◆ MATERIAL FOR THIS EXERCISE

▬▬▬▬▬▬▬▬▬▬

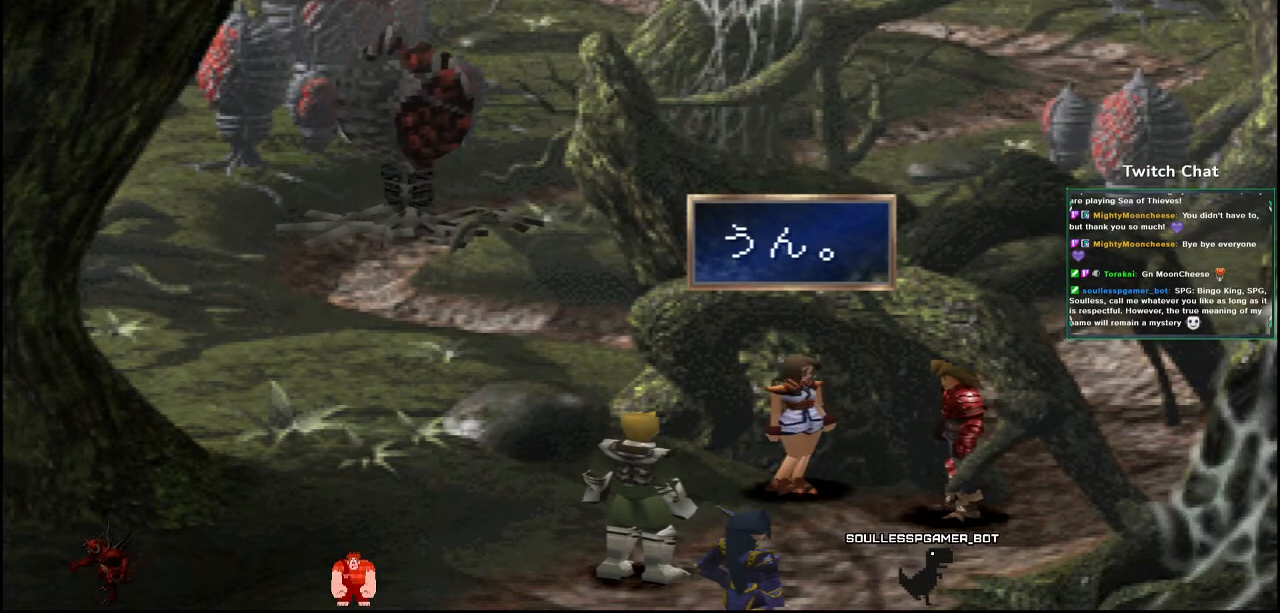
{"dt_ms": 500, "buttons": ["CIRCLE"], "left_stick": "center", "right_stick": "center", "events": []}
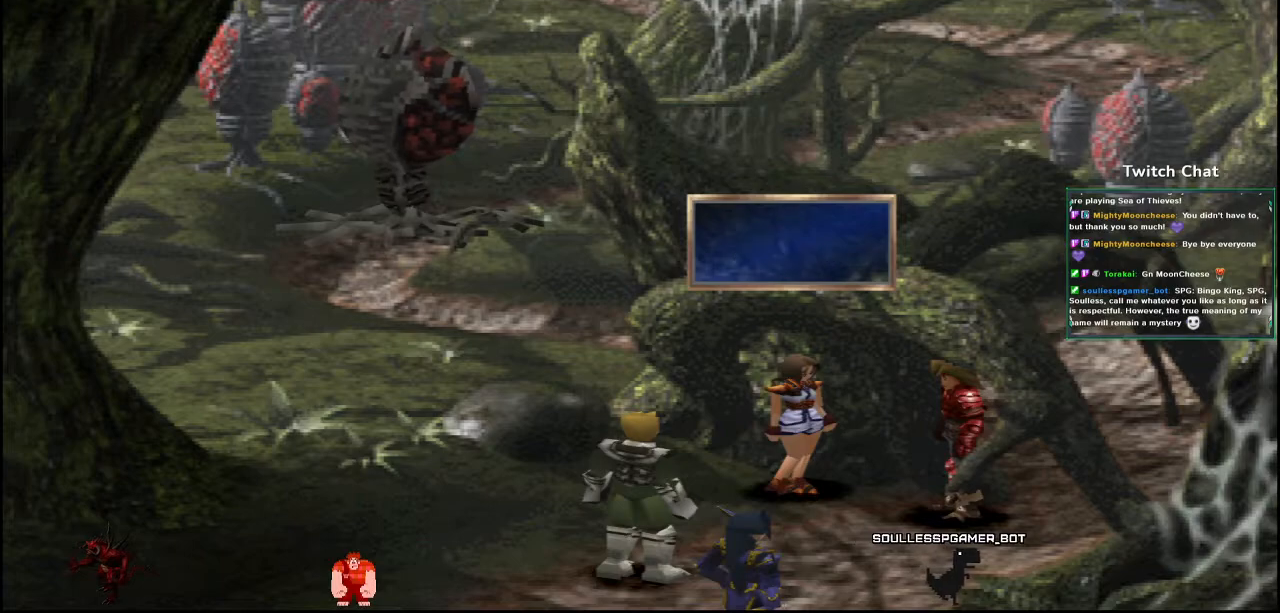
{"dt_ms": 500, "buttons": ["CIRCLE"], "left_stick": "center", "right_stick": "center", "events": []}
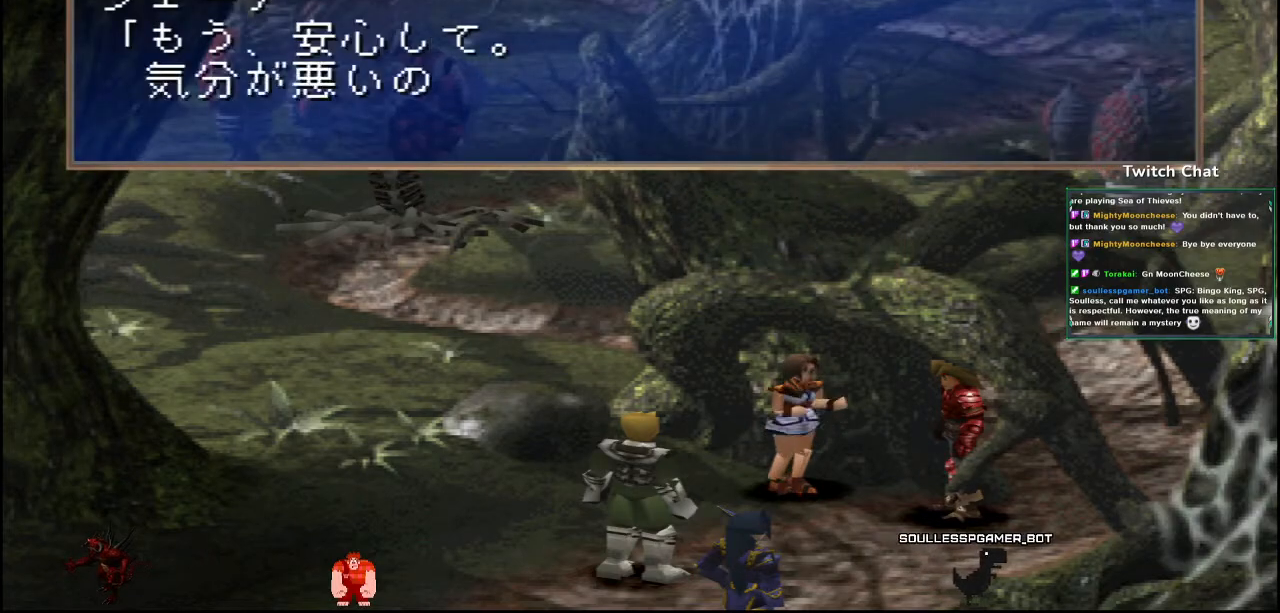
{"dt_ms": 500, "buttons": ["CIRCLE"], "left_stick": "center", "right_stick": "center", "events": [[433, "CIRCLE", "up"], [483, "CIRCLE", "down"]]}
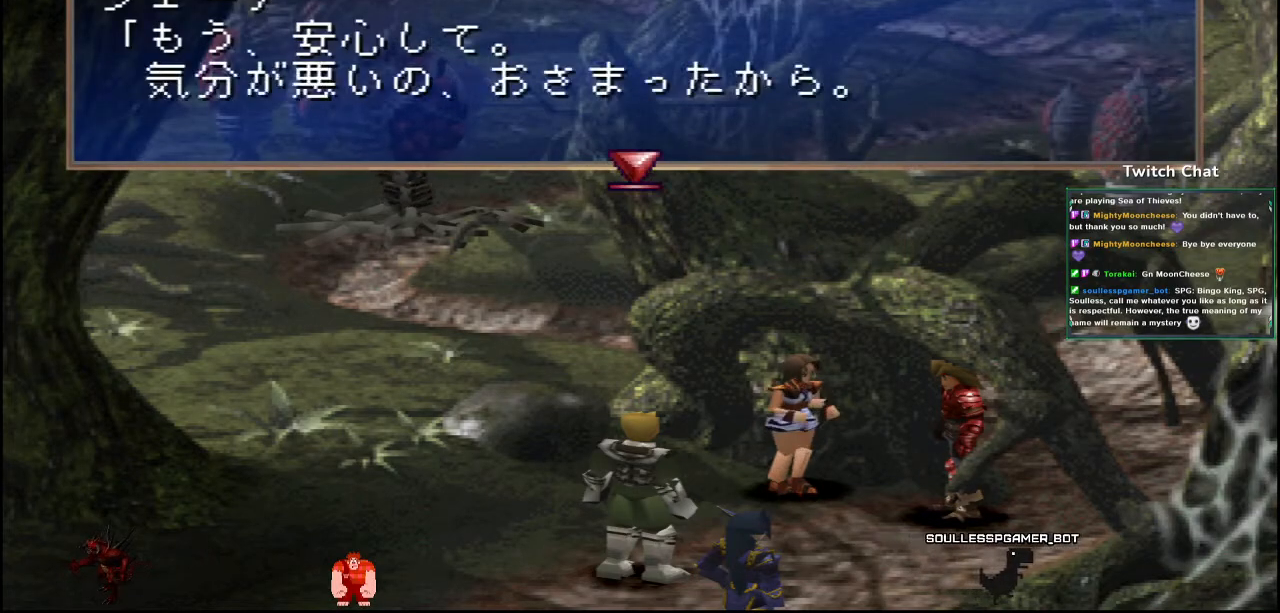
{"dt_ms": 500, "buttons": ["CIRCLE"], "left_stick": "center", "right_stick": "center", "events": []}
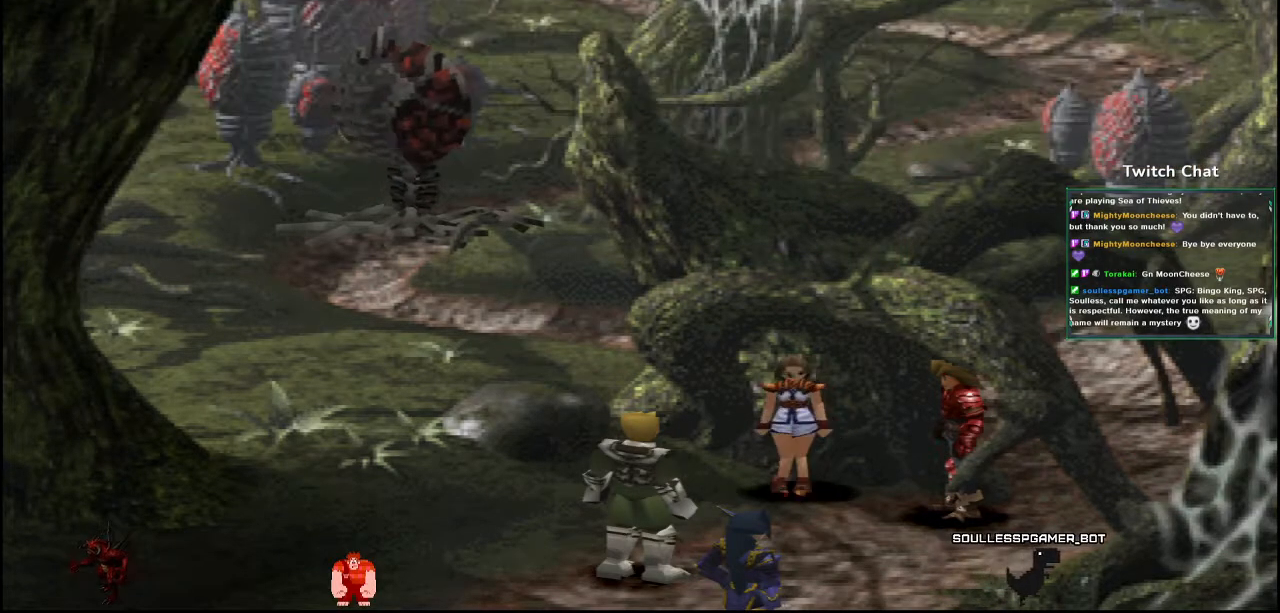
{"dt_ms": 500, "buttons": ["CIRCLE"], "left_stick": "center", "right_stick": "center", "events": [[367, "CIRCLE", "up"], [417, "CIRCLE", "down"]]}
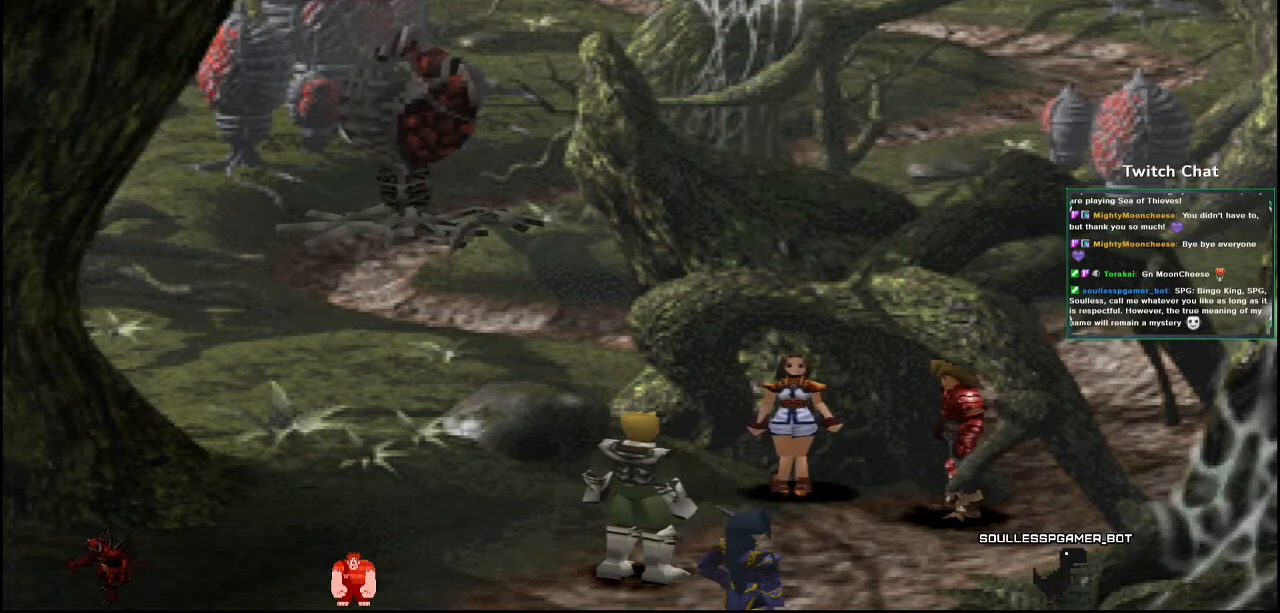
{"dt_ms": 500, "buttons": ["CIRCLE"], "left_stick": "center", "right_stick": "center", "events": []}
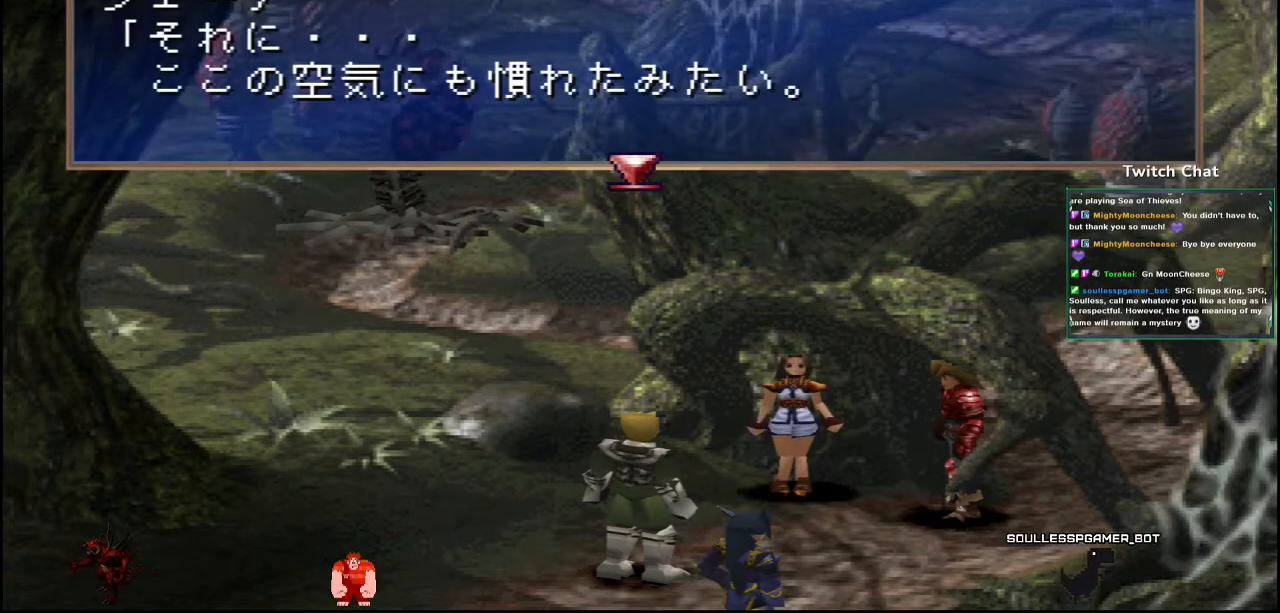
{"dt_ms": 500, "buttons": ["CIRCLE"], "left_stick": "center", "right_stick": "center", "events": [[183, "CIRCLE", "up"], [267, "CIRCLE", "down"]]}
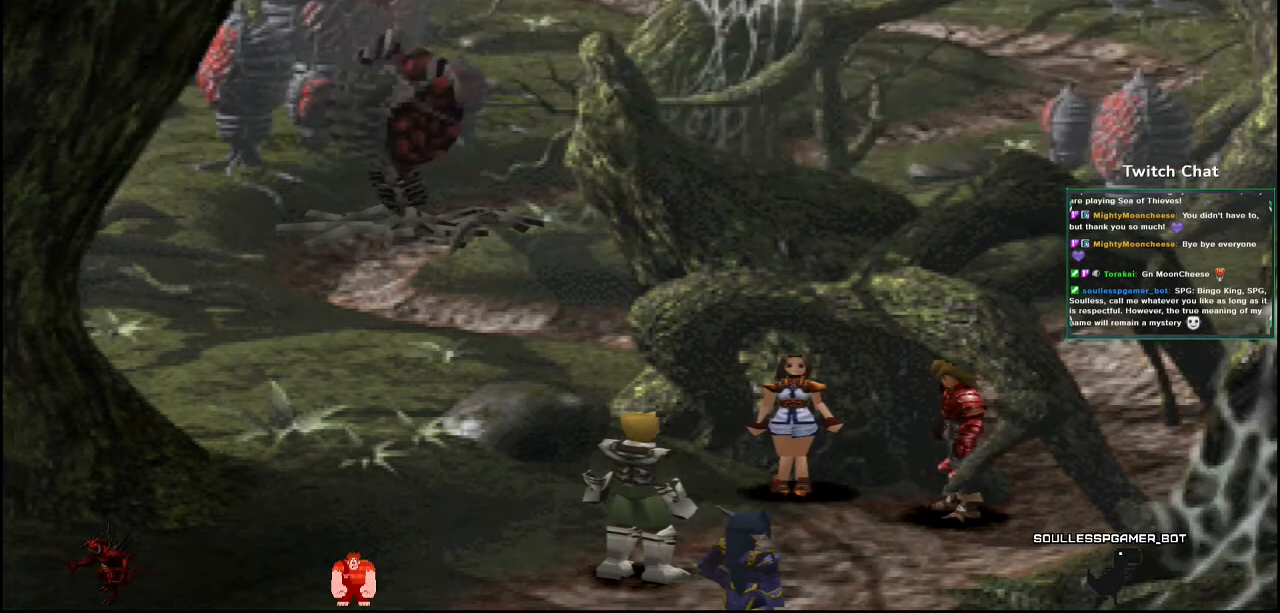
{"dt_ms": 500, "buttons": ["CIRCLE"], "left_stick": "center", "right_stick": "center", "events": []}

▬▬▬▬▬▬▬▬▬▬

◆ THE TASK
Every line above that has the string "down" needs to be copied.

◆ YOUR SOLUTION
{"dt_ms": 500, "buttons": ["CIRCLE"], "left_stick": "center", "right_stick": "center", "events": [[433, "CIRCLE", "up"], [483, "CIRCLE", "down"]]}
{"dt_ms": 500, "buttons": ["CIRCLE"], "left_stick": "center", "right_stick": "center", "events": [[367, "CIRCLE", "up"], [417, "CIRCLE", "down"]]}
{"dt_ms": 500, "buttons": ["CIRCLE"], "left_stick": "center", "right_stick": "center", "events": [[183, "CIRCLE", "up"], [267, "CIRCLE", "down"]]}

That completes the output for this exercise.